## Given text
┌────────

From that first meeting grew the church we are today, Church of the Good Shepherd, Acton. It is customary to name a church after the saint or feast day that is closest to the day it begins, but I would imagine the fact that our grandparent, Trinity Church, Concord, was already a “Trinity” Church, helped make the decision to call us the Church of the Good Shepherd a more appealing idea. But nonetheless, Trinity, Concord, beget St. George’s, Maynard, and St. George’s, Maynard, begat Good Shepherd, Acton, all of which shows the close ties we are automatically a part of when we become part of an Episcopal church. It is never about joining one congregation; it is always about being part of something bigger.
So fifty years ago we began to be a community of faith in the woods of Acton. It didn’t happen overnight, of course, but by the grace of God and the power of the Trinity we are.
If you asked most people what they love about being here at Good Shepherd, they would tell you it is the community. The music or the preaching may get voiced as things that people like, but always they are at least second and usually third or fourth to community, to the relationships that people build with one another in this place.
That is, of course, true of many church communities, but I think it is especially true of us. And I would like to suggest that one of the reasons that may be so is because the apple does not fall from the tree! We are not named Trinity, but we were formed on Trinity Sunday. And the whole point of the Trinity – or as I have been singing all week, “Holy Trinity, one God” – is that God is not a single, powerful, autocratic deity, but three persons, one being, one God, three persons in relationship with one another. Together they form the God head.
Now I realize that we have all heard wonderful descriptions of the Trinity, trying to explain how anything, especially God can be three and yet one, from the handy, “a man is a father, a son and an engineer” – three persons, one man – to all sorts of other contortions. But for me it is all extraordinarily simple, God is love, God is relationship, however that mystery gets worked out in theological language. God is love and God is relationship and God always was in relationship. That is the whole of who God is so the fact that we at Good Shepherd, formed on Trinity Sunday, “Holy Trinity, One God” Sunday, love our relationships and hold onto them most dearly, those relationships with each other and God that call us to this congregation, seems perfectly natural to me.

└────────

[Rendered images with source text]
┌────────

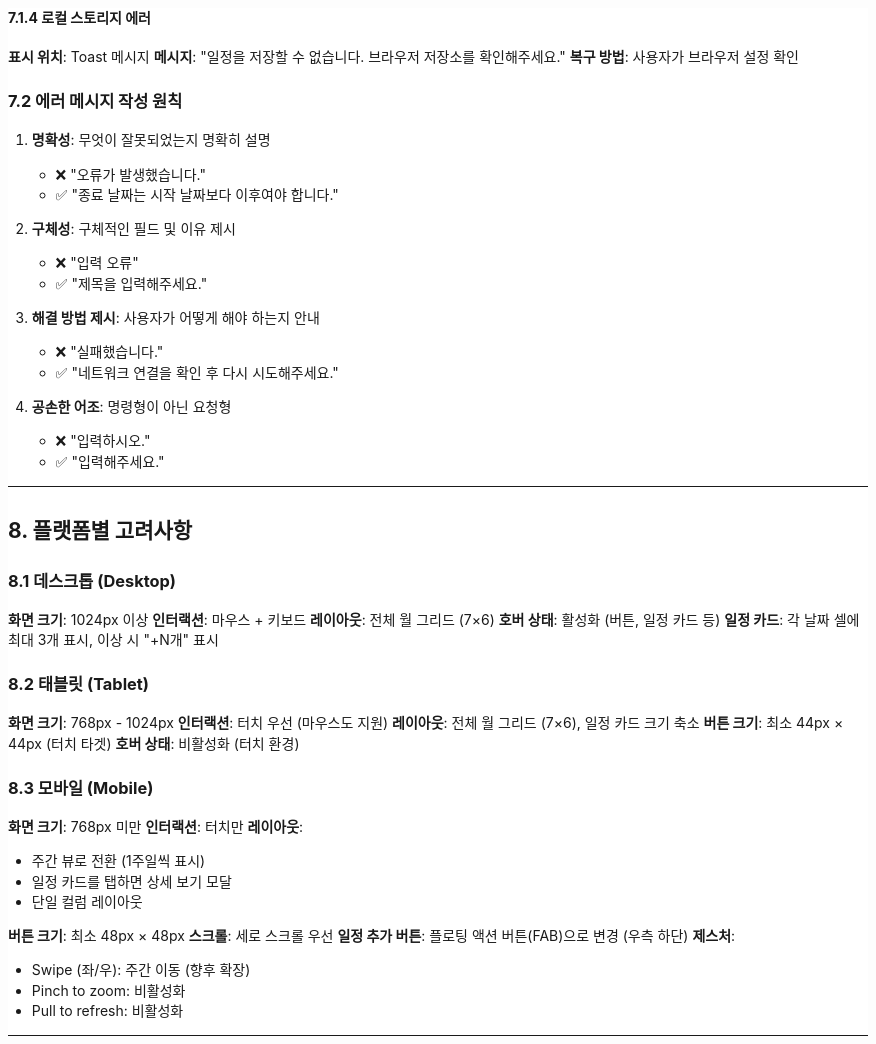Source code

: #### 7.1.4 로컬 스토리지 에러
**표시 위치**: Toast 메시지
**메시지**: "일정을 저장할 수 없습니다. 브라우저 저장소를 확인해주세요."
**복구 방법**: 사용자가 브라우저 설정 확인

### 7.2 에러 메시지 작성 원칙

1. **명확성**: 무엇이 잘못되었는지 명확히 설명
   - ❌ "오류가 발생했습니다."
   - ✅ "종료 날짜는 시작 날짜보다 이후여야 합니다."

2. **구체성**: 구체적인 필드 및 이유 제시
   - ❌ "입력 오류"
   - ✅ "제목을 입력해주세요."

3. **해결 방법 제시**: 사용자가 어떻게 해야 하는지 안내
   - ❌ "실패했습니다."
   - ✅ "네트워크 연결을 확인 후 다시 시도해주세요."

4. **공손한 어조**: 명령형이 아닌 요청형
   - ❌ "입력하시오."
   - ✅ "입력해주세요."

---

## 8. 플랫폼별 고려사항

### 8.1 데스크톱 (Desktop)

**화면 크기**: 1024px 이상
**인터랙션**: 마우스 + 키보드
**레이아웃**: 전체 월 그리드 (7×6)
**호버 상태**: 활성화 (버튼, 일정 카드 등)
**일정 카드**: 각 날짜 셀에 최대 3개 표시, 이상 시 "+N개" 표시

### 8.2 태블릿 (Tablet)

**화면 크기**: 768px - 1024px
**인터랙션**: 터치 우선 (마우스도 지원)
**레이아웃**: 전체 월 그리드 (7×6), 일정 카드 크기 축소
**버튼 크기**: 최소 44px × 44px (터치 타겟)
**호버 상태**: 비활성화 (터치 환경)

### 8.3 모바일 (Mobile)

**화면 크기**: 768px 미만
**인터랙션**: 터치만
**레이아웃**:
- 주간 뷰로 전환 (1주일씩 표시)
- 일정 카드를 탭하면 상세 보기 모달
- 단일 컬럼 레이아웃

**버튼 크기**: 최소 48px × 48px
**스크롤**: 세로 스크롤 우선
**일정 추가 버튼**: 플로팅 액션 버튼(FAB)으로 변경 (우측 하단)
**제스처**:
- Swipe (좌/우): 주간 이동 (향후 확장)
- Pinch to zoom: 비활성화
- Pull to refresh: 비활성화

---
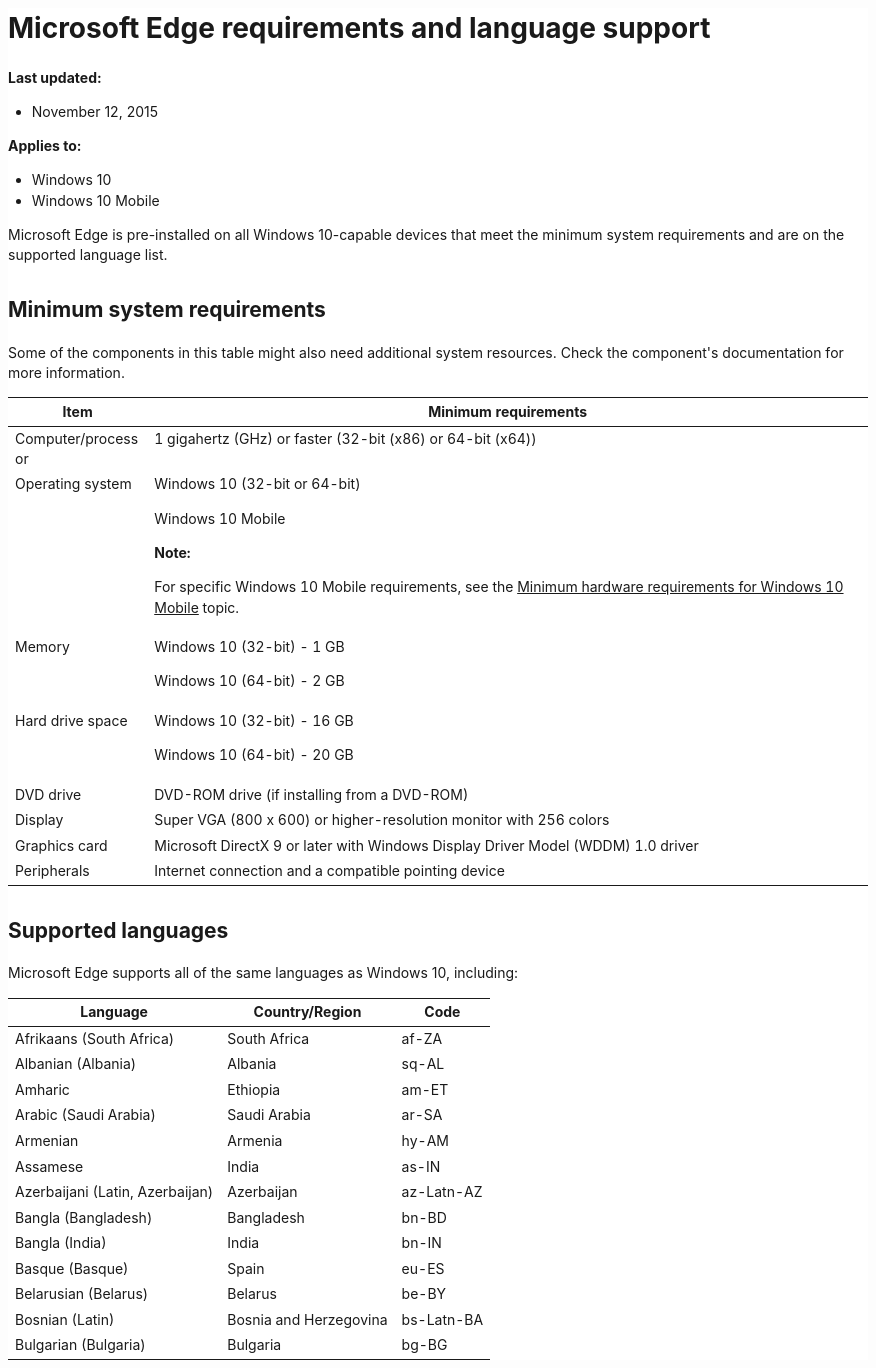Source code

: # Microsoft Edge requirements and language support

**Last updated:**

* November 12, 2015

**Applies to:**

* Windows 10
* Windows 10 Mobile


Microsoft Edge is pre-installed on all Windows 10-capable devices that meet the minimum system requirements and are on the supported language list.

## Minimum system requirements
Some of the components in this table might also need additional system resources. Check the component's documentation for more information.

| Item               | Minimum requirements          |
| ------------------ | -------------------------------------------- |
| Computer/processor | 1 gigahertz (GHz) or faster (32-bit (x86) or 64-bit (x64)) |
| Operating system   | Windows 10 (32-bit or 64-bit) <p> Windows 10 Mobile <p> **Note:**<p> For specific Windows 10 Mobile requirements, see the [Minimum hardware requirements for Windows 10 Mobile](http://go.microsoft.com/fwlink/?LinkID=699266) topic. |
| Memory             | Windows 10 (32-bit) - 1 GB  <p> Windows 10 (64-bit) - 2 GB |
| Hard drive space   | Windows 10 (32-bit) - 16 GB <p> Windows 10 (64-bit) - 20 GB |
| DVD drive          | DVD-ROM drive (if installing from a DVD-ROM) |
| Display            | Super VGA (800 x 600) or higher-resolution monitor with 256 colors |
| Graphics card      | Microsoft DirectX 9 or later with Windows Display Driver Model (WDDM) 1.0 driver |
| Peripherals        | Internet connection and a compatible pointing device |
 

## Supported languages
Microsoft Edge supports all of the same languages as Windows 10, including:

| Language                 | Country/Region | Code   |
| ------------------------ | -------------- | ------ |
| Afrikaans (South Africa) | South Africa   | af-ZA  |
| Albanian (Albania)       | Albania        | sq-AL  |
| Amharic                  | Ethiopia       | am-ET  |
| Arabic (Saudi Arabia)    | Saudi Arabia   | ar-SA  |
| Armenian                 | Armenia        | hy-AM  |
| Assamese                 | India          | as-IN  |
| Azerbaijani (Latin, Azerbaijan)  | Azerbaijan      | az-Latn-AZ  |
| Bangla (Bangladesh)      | Bangladesh     | bn-BD  |
| Bangla (India)           | India          | bn-IN  |
| Basque (Basque)          | Spain          | eu-ES  |
| Belarusian (Belarus)     | Belarus        | be-BY  |
| Bosnian (Latin)          | Bosnia and Herzegovina  | bs-Latn-BA  |
| Bulgarian (Bulgaria)     | Bulgaria       | bg-BG  |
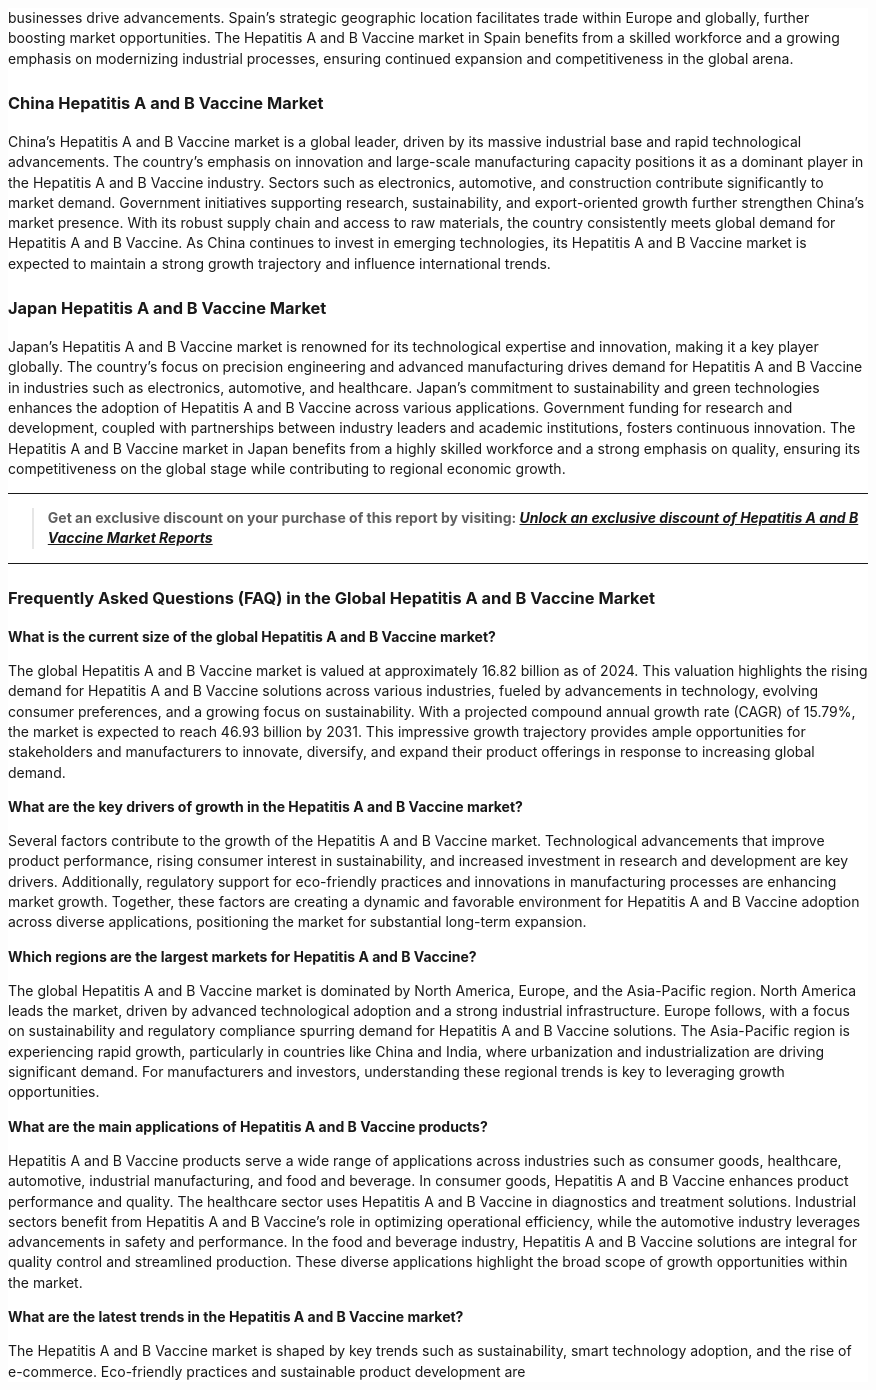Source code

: businesses drive advancements. Spain&rsquo;s strategic geographic location facilitates trade within Europe and globally, further boosting market opportunities. The Hepatitis A and B Vaccine market in Spain benefits from a skilled workforce and a growing emphasis on modernizing industrial processes, ensuring continued expansion and competitiveness in the global arena.</p><h3>China Hepatitis A and B Vaccine Market</h3><p>China&rsquo;s Hepatitis A and B Vaccine market is a global leader, driven by its massive industrial base and rapid technological advancements. The country&rsquo;s emphasis on innovation and large-scale manufacturing capacity positions it as a dominant player in the Hepatitis A and B Vaccine industry. Sectors such as electronics, automotive, and construction contribute significantly to market demand. Government initiatives supporting research, sustainability, and export-oriented growth further strengthen China&rsquo;s market presence. With its robust supply chain and access to raw materials, the country consistently meets global demand for Hepatitis A and B Vaccine. As China continues to invest in emerging technologies, its Hepatitis A and B Vaccine market is expected to maintain a strong growth trajectory and influence international trends.</p><h3>Japan Hepatitis A and B Vaccine Market</h3><p>Japan&rsquo;s Hepatitis A and B Vaccine market is renowned for its technological expertise and innovation, making it a key player globally. The country&rsquo;s focus on precision engineering and advanced manufacturing drives demand for Hepatitis A and B Vaccine in industries such as electronics, automotive, and healthcare. Japan&rsquo;s commitment to sustainability and green technologies enhances the adoption of Hepatitis A and B Vaccine across various applications. Government funding for research and development, coupled with partnerships between industry leaders and academic institutions, fosters continuous innovation. The Hepatitis A and B Vaccine market in Japan benefits from a highly skilled workforce and a strong emphasis on quality, ensuring its competitiveness on the global stage while contributing to regional economic growth.</p><hr /><blockquote><p><strong>Get an exclusive discount on your purchase of this report by visiting: <em><a href="://marketresearchpulse.com/ask-for-discount/93499?utm_source=Github&amp;utm_medium=021">Unlock an exclusive discount of Hepatitis A and B Vaccine Market Reports</a></em>&nbsp;</strong></p></blockquote><hr /><h3>Frequently Asked Questions (FAQ) in the Global Hepatitis A and B Vaccine Market</h3><p><strong>What is the current size of the global Hepatitis A and B Vaccine market?</strong></p><p>The global Hepatitis A and B Vaccine market is valued at approximately 16.82 billion as of 2024. This valuation highlights the rising demand for Hepatitis A and B Vaccine solutions across various industries, fueled by advancements in technology, evolving consumer preferences, and a growing focus on sustainability. With a projected compound annual growth rate (CAGR) of 15.79%, the market is expected to reach 46.93 billion by 2031. This impressive growth trajectory provides ample opportunities for stakeholders and manufacturers to innovate, diversify, and expand their product offerings in response to increasing global demand.</p><p><strong>What are the key drivers of growth in the Hepatitis A and B Vaccine market?</strong></p><p>Several factors contribute to the growth of the Hepatitis A and B Vaccine market. Technological advancements that improve product performance, rising consumer interest in sustainability, and increased investment in research and development are key drivers. Additionally, regulatory support for eco-friendly practices and innovations in manufacturing processes are enhancing market growth. Together, these factors are creating a dynamic and favorable environment for Hepatitis A and B Vaccine adoption across diverse applications, positioning the market for substantial long-term expansion.</p><p><strong>Which regions are the largest markets for Hepatitis A and B Vaccine?</strong></p><p>The global Hepatitis A and B Vaccine market is dominated by North America, Europe, and the Asia-Pacific region. North America leads the market, driven by advanced technological adoption and a strong industrial infrastructure. Europe follows, with a focus on sustainability and regulatory compliance spurring demand for Hepatitis A and B Vaccine solutions. The Asia-Pacific region is experiencing rapid growth, particularly in countries like China and India, where urbanization and industrialization are driving significant demand. For manufacturers and investors, understanding these regional trends is key to leveraging growth opportunities.</p><p><strong>What are the main applications of Hepatitis A and B Vaccine products?</strong></p><p>Hepatitis A and B Vaccine products serve a wide range of applications across industries such as consumer goods, healthcare, automotive, industrial manufacturing, and food and beverage. In consumer goods, Hepatitis A and B Vaccine enhances product performance and quality. The healthcare sector uses Hepatitis A and B Vaccine in diagnostics and treatment solutions. Industrial sectors benefit from Hepatitis A and B Vaccine&rsquo;s role in optimizing operational efficiency, while the automotive industry leverages advancements in safety and performance. In the food and beverage industry, Hepatitis A and B Vaccine solutions are integral for quality control and streamlined production. These diverse applications highlight the broad scope of growth opportunities within the market.</p><p><strong>What are the latest trends in the Hepatitis A and B Vaccine market?</strong></p><p>The Hepatitis A and B Vaccine market is shaped by key trends such as sustainability, smart technology adoption, and the rise of e-commerce. Eco-friendly practices and sustainable product development are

└────────

## Problems and tasks
1) Decide whether each statement agrees with the sermon about Good Shepherd's founding, answering yes or no and quoting the words of the sermon that settle it. (a) Good Shepherd was formed on Trinity Sunday. (b) Trinity Church, Concord, directly founded Good Shepherd, Acton. (c) Most people would name the music as what they love most about Good Shepherd.
2) Carry on the sermon about Good Shepherd's founding, starting right after its final sentence.

## Answers for this exercise
1)
(a) Yes: "we were formed on Trinity Sunday."
(b) No: "Trinity, Concord, beget St. George’s, Maynard, and St. George’s, Maynard, begat Good Shepherd, Acton"
(c) No: "The music or the preaching may get voiced as things that people like, but always they are at least second and usually third or fourth to community"

2)
We are after all, created in God’s image, so we try our best to be as God is, in relationship with others, each other, God, creation. And as we all know, we are not nearly as good at relationships as God is! For God not only maintains perfect unity with in God’s own self, but God loves, adores, and cherishes, each and every human being, even those who are the least lovable. God is in relationship with God’s self all the time, since before time and will be after time, and maintains relationship with all the created order all the time. That is for me the impenetrable mystery of God.
And it is the thing that is most challenging, I believe, about being created in the image of God, maintaining relationships. Living into the love for each other as God does ceaselessly in the God head is our call as Christians. Yet, we all know that relationships are the most wonderful and the most challenging reality of living a human life, every mother, daughter, son, father, spouse, friend, and acquaintance, will tell you. Human beings and our need for control, being right, our competitive nature, our selfish desires and lusts, all these get in the way of the Imago Dei, the Image of God, out of which we come. The “Holy Trinity, One God,” on the other hand, maintains love and only pure love ceaselessly.
Think about that. Imagine that. It is too wonderful for words. “Pure love ceaselessly!”
Modern physics now tell us that the order of the world is kept by energy particles that are in relationship with each other. The atom is held together by a force, a relationship force. What one particle does impacts the action of the other and together they hold up the world. It is as if God created the world in God’s own image, Imago Dei, not as we first thought by creating an anthropomorphic icon. We are not like God because of our form, rather because we, like God, are our finest and best when we are in holy relationships.
Think about that. Imagine that. That, too, is too wonderful for words. Too full of mystery and wonder.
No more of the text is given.